_Page text_:
↓

# arrows shooting high



## Punch_Free4L (Mar 25, 2007)

My bow is shooting high on the target about 2 to 4 inches.I adjusted my sights,rest,everything i could think of.My nock point hasn't changed. any ideas?? please help


----------



## phumb (Oct 7, 2006)

peep?


----------



## jcboof (Apr 9, 2006)

Do you have a drop away rest? Maybe your rest is kicking back up after it drops and hits your arrow?

I dont know, If the bow is tuned properly, it should shoot right. Also check your cam timing


----------



## red44 (Apr 11, 2005)

Not enough info. Did this just happen? New bow, new site, rest???


----------



## Punch_Free4L (Mar 25, 2007)

red44 said:


> Not enough info. Did this just happen? New bow, new site, rest???

↑

_Work item 1_: Write out the passage of the thread about arrows shooting high from "## jcboof (Apr" up to and including "(Apr 11, 2005)".
_Work item 2_: Decide whether each statement agrees with the thread about arrows shooting high, answering yes or no and quoting the words from the thread that decide it. (a) The first poster reports the bow hitting about 2 to 4 inches high on the target. (b) The first poster says the nock point has changed. (c) jcboof suggests checking the cam timing.

_Listed entries_:
↓

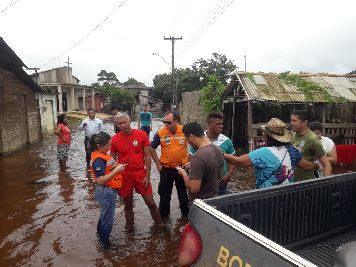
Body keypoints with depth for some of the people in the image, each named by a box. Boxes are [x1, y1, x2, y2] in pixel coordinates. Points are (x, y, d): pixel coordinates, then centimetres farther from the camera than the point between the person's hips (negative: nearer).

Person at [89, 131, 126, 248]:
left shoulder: (102, 154, 4)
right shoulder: (98, 159, -25)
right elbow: (100, 180, -27)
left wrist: (117, 166, -1)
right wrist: (116, 170, -26)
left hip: (109, 190, 9)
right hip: (106, 192, -9)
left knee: (105, 215, 28)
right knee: (108, 218, 11)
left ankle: (100, 233, 50)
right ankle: (105, 241, 31)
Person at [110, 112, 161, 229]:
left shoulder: (142, 135, -8)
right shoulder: (115, 139, -4)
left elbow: (147, 155, -4)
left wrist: (147, 175, -7)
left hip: (141, 174, -1)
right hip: (124, 175, 1)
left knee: (150, 202, 6)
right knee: (128, 204, 14)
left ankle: (159, 224, 29)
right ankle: (130, 227, 35)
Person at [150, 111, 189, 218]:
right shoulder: (160, 133, -11)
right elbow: (152, 148, 1)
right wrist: (157, 163, -1)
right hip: (166, 169, 0)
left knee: (183, 192, 18)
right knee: (164, 193, 15)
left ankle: (186, 213, 39)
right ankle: (163, 215, 35)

↑

_Task result 1_:
## jcboof (Apr 9, 2006)

Do you have a drop away rest? Maybe your rest is kicking back up after it drops and hits your arrow?

I dont know, If the bow is tuned properly, it should shoot right. Also check your cam timing


----------



## red44 (Apr 11, 2005)

_Task result 2_:
(a) Yes: "My bow is shooting high on the target about 2 to 4 inches."
(b) No: "My nock point hasn't changed."
(c) Yes: "Also check your cam timing"